Given the home-grown database management system used by OpenLibrary, it seems to me that the best way to solve problem #2 will probably be to FRBRize the existing data. It’s been a long time since I’ve seen any update on this effort; how’s it going?
There was a short thread following with some back and forth. Karen Coyle replied:
Lee, FRBR-ization is in test at the moment. The hardest part is figuring out a good user experience when only a few items have multiple editions. But that is in progress.
Yes, there are duplicates. Those will be removed by re-running the duplicate detection on the database, and that will be more efficient once the WorKs are gathered together because that pinpoints a lot of the duplicates. The algorithm will only take us so far, however, so there are plans to provide support for merging of items and authors by users. It all has to be coordinated with re-directing from previously used IDs so that no linking is broken.
I’m not sure about your #1 — there are links to Google on the Edition pages when a Google item is detected, and the link states whether it is a snippet, full view or now view. http://openlibrary.org/b/OL2873790M/Raintree-County [with ISBN] http://openlibrary.org/b/OL6026352M/Raintree-County [without ISBN]
Is this not what you are looking for?
So, can you give us any more details, or is this something you will simply present to us when it’s completed to your satisfaction? For me, personally, the web interface is irrelevant; I’m much more interested in that the data will look like when it is retrieved via an API, and that can be exposed long before you have figured out how to present a “good user experience.”
Sorry, I have no idea how it will work in the APIs, and don’t know if that’s been worked out yet. I’ll try to get an answer for that, but it’s possible that it isn’t known yet. We’re still trying to figure out which data elements will be resident on the Work record/template and which on the edition(Manifestation) template. Just to give you an idea of the progress. And in terms of merging manifestations into works, we’re using author, title and uniform title when it is available. The first pass will have errors, and there will need to be a way to allow users to merge and unmerge as a way to correct those.
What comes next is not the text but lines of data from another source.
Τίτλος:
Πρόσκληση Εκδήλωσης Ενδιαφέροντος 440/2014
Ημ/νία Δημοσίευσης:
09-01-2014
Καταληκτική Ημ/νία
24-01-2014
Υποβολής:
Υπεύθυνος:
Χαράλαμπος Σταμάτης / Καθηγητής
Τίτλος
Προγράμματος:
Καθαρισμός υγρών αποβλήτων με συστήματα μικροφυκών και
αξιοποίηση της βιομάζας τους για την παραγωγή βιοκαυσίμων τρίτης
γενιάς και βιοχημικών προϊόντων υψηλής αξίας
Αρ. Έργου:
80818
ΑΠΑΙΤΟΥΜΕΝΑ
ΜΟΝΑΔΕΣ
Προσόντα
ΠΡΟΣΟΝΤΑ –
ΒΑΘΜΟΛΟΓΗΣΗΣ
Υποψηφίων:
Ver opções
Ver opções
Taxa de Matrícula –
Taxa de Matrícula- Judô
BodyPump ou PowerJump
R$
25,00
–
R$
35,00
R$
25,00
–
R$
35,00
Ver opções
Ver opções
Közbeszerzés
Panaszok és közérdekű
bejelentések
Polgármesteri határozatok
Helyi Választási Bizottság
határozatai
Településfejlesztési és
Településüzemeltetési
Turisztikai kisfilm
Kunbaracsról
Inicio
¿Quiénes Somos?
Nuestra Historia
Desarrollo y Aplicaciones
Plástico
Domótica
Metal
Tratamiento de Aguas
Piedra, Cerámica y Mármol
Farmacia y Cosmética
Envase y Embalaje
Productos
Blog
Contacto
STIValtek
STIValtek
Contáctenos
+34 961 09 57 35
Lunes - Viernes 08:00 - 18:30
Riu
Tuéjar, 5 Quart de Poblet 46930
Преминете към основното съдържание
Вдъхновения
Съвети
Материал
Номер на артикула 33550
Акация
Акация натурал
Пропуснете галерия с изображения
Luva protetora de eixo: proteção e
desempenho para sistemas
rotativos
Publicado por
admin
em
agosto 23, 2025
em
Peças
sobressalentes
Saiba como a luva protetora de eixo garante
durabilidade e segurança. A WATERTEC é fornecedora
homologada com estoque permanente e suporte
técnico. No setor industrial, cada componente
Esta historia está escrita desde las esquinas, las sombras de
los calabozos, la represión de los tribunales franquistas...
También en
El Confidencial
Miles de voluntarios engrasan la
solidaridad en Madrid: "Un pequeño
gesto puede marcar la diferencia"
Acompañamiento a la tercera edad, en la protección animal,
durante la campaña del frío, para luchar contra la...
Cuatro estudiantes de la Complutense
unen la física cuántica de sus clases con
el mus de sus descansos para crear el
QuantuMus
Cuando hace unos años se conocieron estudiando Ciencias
The database will consist of Works and Manifestations (called ‘editions’) — it will not be just display, but two linked bibliographic ‘levels’. There isn’t enough information in the bibliographic data to provide accurate expressions, but it should be possible to at least provide a separate view of different languages. (Not to mention that there isn’t a lot of agreement in the bibliographic world about where to divide expressions and works… but that’s a whole different conversation.)
Browse the whole thread to get the whole exchange, but it’s all been over for a month.